The records Block Start

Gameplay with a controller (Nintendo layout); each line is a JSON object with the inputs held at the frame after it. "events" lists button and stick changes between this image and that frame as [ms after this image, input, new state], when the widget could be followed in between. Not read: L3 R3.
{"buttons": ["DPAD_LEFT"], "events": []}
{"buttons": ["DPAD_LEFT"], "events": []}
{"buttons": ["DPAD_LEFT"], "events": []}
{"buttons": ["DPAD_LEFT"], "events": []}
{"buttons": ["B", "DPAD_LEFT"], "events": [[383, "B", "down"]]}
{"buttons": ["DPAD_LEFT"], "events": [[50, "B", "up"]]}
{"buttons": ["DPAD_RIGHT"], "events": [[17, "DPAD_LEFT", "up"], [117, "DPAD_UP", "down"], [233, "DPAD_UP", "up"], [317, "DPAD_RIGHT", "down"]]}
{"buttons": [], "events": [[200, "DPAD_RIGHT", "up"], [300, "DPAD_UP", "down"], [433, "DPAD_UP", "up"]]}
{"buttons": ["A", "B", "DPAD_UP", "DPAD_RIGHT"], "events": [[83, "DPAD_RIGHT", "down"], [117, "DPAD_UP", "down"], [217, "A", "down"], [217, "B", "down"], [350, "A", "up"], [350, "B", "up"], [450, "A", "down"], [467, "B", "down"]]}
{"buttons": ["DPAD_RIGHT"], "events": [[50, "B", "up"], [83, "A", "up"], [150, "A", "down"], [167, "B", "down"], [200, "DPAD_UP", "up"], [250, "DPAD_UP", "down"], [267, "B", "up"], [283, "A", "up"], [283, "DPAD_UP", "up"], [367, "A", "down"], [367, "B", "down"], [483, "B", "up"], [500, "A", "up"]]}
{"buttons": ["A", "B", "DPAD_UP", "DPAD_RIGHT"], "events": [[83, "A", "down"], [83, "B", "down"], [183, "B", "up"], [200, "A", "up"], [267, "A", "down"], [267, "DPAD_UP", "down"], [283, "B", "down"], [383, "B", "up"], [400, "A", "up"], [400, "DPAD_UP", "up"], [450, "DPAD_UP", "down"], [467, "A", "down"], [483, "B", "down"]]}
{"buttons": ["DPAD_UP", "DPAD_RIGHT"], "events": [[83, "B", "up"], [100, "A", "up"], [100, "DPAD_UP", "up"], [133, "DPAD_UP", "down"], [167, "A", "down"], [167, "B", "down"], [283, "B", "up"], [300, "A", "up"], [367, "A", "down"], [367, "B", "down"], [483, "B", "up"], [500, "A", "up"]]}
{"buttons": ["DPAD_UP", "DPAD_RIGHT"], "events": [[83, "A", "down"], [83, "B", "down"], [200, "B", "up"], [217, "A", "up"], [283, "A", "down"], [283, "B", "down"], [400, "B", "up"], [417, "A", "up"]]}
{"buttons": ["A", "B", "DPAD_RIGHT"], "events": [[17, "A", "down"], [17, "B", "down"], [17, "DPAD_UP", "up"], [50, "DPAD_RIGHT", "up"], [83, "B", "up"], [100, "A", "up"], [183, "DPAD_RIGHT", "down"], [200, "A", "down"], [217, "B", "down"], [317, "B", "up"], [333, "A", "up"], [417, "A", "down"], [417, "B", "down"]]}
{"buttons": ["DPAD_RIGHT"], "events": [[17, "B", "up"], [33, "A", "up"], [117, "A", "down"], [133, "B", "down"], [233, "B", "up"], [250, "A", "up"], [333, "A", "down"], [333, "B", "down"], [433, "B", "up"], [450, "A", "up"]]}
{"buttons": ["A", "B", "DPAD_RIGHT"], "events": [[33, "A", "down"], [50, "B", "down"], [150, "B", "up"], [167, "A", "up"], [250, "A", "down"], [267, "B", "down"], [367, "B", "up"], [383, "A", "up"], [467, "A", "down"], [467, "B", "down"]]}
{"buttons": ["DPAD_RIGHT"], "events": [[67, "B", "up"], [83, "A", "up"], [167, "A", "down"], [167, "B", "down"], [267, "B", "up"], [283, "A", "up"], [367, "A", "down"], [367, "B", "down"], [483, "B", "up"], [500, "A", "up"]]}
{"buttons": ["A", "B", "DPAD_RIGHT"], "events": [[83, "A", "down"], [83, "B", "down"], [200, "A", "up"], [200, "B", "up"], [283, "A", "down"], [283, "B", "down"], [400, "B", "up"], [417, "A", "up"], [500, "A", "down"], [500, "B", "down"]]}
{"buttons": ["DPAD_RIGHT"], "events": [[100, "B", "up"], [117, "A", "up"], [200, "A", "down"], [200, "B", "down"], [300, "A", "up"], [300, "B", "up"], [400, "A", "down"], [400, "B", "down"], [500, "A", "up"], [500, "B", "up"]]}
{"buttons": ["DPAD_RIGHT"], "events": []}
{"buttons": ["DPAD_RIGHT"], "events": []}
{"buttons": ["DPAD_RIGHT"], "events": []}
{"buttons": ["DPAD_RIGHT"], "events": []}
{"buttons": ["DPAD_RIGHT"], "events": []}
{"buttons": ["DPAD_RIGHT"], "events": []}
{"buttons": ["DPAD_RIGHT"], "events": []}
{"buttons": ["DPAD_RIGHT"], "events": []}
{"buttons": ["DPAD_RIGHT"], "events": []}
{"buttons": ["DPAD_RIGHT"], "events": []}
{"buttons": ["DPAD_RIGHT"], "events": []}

The records Block End

Task brief
Set all the data down again, exactly as it reads above.

Result for this task
Gameplay with a controller (Nintendo layout); each line is a JSON object with the inputs held at the frame after it. "events" lists button and stick changes between this image and that frame as [ms after this image, input, new state], when the widget could be followed in between. Not read: L3 R3.
{"buttons": ["DPAD_LEFT"], "events": []}
{"buttons": ["DPAD_LEFT"], "events": []}
{"buttons": ["DPAD_LEFT"], "events": []}
{"buttons": ["DPAD_LEFT"], "events": []}
{"buttons": ["B", "DPAD_LEFT"], "events": [[383, "B", "down"]]}
{"buttons": ["DPAD_LEFT"], "events": [[50, "B", "up"]]}
{"buttons": ["DPAD_RIGHT"], "events": [[17, "DPAD_LEFT", "up"], [117, "DPAD_UP", "down"], [233, "DPAD_UP", "up"], [317, "DPAD_RIGHT", "down"]]}
{"buttons": [], "events": [[200, "DPAD_RIGHT", "up"], [300, "DPAD_UP", "down"], [433, "DPAD_UP", "up"]]}
{"buttons": ["A", "B", "DPAD_UP", "DPAD_RIGHT"], "events": [[83, "DPAD_RIGHT", "down"], [117, "DPAD_UP", "down"], [217, "A", "down"], [217, "B", "down"], [350, "A", "up"], [350, "B", "up"], [450, "A", "down"], [467, "B", "down"]]}
{"buttons": ["DPAD_RIGHT"], "events": [[50, "B", "up"], [83, "A", "up"], [150, "A", "down"], [167, "B", "down"], [200, "DPAD_UP", "up"], [250, "DPAD_UP", "down"], [267, "B", "up"], [283, "A", "up"], [283, "DPAD_UP", "up"], [367, "A", "down"], [367, "B", "down"], [483, "B", "up"], [500, "A", "up"]]}
{"buttons": ["A", "B", "DPAD_UP", "DPAD_RIGHT"], "events": [[83, "A", "down"], [83, "B", "down"], [183, "B", "up"], [200, "A", "up"], [267, "A", "down"], [267, "DPAD_UP", "down"], [283, "B", "down"], [383, "B", "up"], [400, "A", "up"], [400, "DPAD_UP", "up"], [450, "DPAD_UP", "down"], [467, "A", "down"], [483, "B", "down"]]}
{"buttons": ["DPAD_UP", "DPAD_RIGHT"], "events": [[83, "B", "up"], [100, "A", "up"], [100, "DPAD_UP", "up"], [133, "DPAD_UP", "down"], [167, "A", "down"], [167, "B", "down"], [283, "B", "up"], [300, "A", "up"], [367, "A", "down"], [367, "B", "down"], [483, "B", "up"], [500, "A", "up"]]}
{"buttons": ["DPAD_UP", "DPAD_RIGHT"], "events": [[83, "A", "down"], [83, "B", "down"], [200, "B", "up"], [217, "A", "up"], [283, "A", "down"], [283, "B", "down"], [400, "B", "up"], [417, "A", "up"]]}
{"buttons": ["A", "B", "DPAD_RIGHT"], "events": [[17, "A", "down"], [17, "B", "down"], [17, "DPAD_UP", "up"], [50, "DPAD_RIGHT", "up"], [83, "B", "up"], [100, "A", "up"], [183, "DPAD_RIGHT", "down"], [200, "A", "down"], [217, "B", "down"], [317, "B", "up"], [333, "A", "up"], [417, "A", "down"], [417, "B", "down"]]}
{"buttons": ["DPAD_RIGHT"], "events": [[17, "B", "up"], [33, "A", "up"], [117, "A", "down"], [133, "B", "down"], [233, "B", "up"], [250, "A", "up"], [333, "A", "down"], [333, "B", "down"], [433, "B", "up"], [450, "A", "up"]]}
{"buttons": ["A", "B", "DPAD_RIGHT"], "events": [[33, "A", "down"], [50, "B", "down"], [150, "B", "up"], [167, "A", "up"], [250, "A", "down"], [267, "B", "down"], [367, "B", "up"], [383, "A", "up"], [467, "A", "down"], [467, "B", "down"]]}
{"buttons": ["DPAD_RIGHT"], "events": [[67, "B", "up"], [83, "A", "up"], [167, "A", "down"], [167, "B", "down"], [267, "B", "up"], [283, "A", "up"], [367, "A", "down"], [367, "B", "down"], [483, "B", "up"], [500, "A", "up"]]}
{"buttons": ["A", "B", "DPAD_RIGHT"], "events": [[83, "A", "down"], [83, "B", "down"], [200, "A", "up"], [200, "B", "up"], [283, "A", "down"], [283, "B", "down"], [400, "B", "up"], [417, "A", "up"], [500, "A", "down"], [500, "B", "down"]]}
{"buttons": ["DPAD_RIGHT"], "events": [[100, "B", "up"], [117, "A", "up"], [200, "A", "down"], [200, "B", "down"], [300, "A", "up"], [300, "B", "up"], [400, "A", "down"], [400, "B", "down"], [500, "A", "up"], [500, "B", "up"]]}
{"buttons": ["DPAD_RIGHT"], "events": []}
{"buttons": ["DPAD_RIGHT"], "events": []}
{"buttons": ["DPAD_RIGHT"], "events": []}
{"buttons": ["DPAD_RIGHT"], "events": []}
{"buttons": ["DPAD_RIGHT"], "events": []}
{"buttons": ["DPAD_RIGHT"], "events": []}
{"buttons": ["DPAD_RIGHT"], "events": []}
{"buttons": ["DPAD_RIGHT"], "events": []}
{"buttons": ["DPAD_RIGHT"], "events": []}
{"buttons": ["DPAD_RIGHT"], "events": []}
{"buttons": ["DPAD_RIGHT"], "events": []}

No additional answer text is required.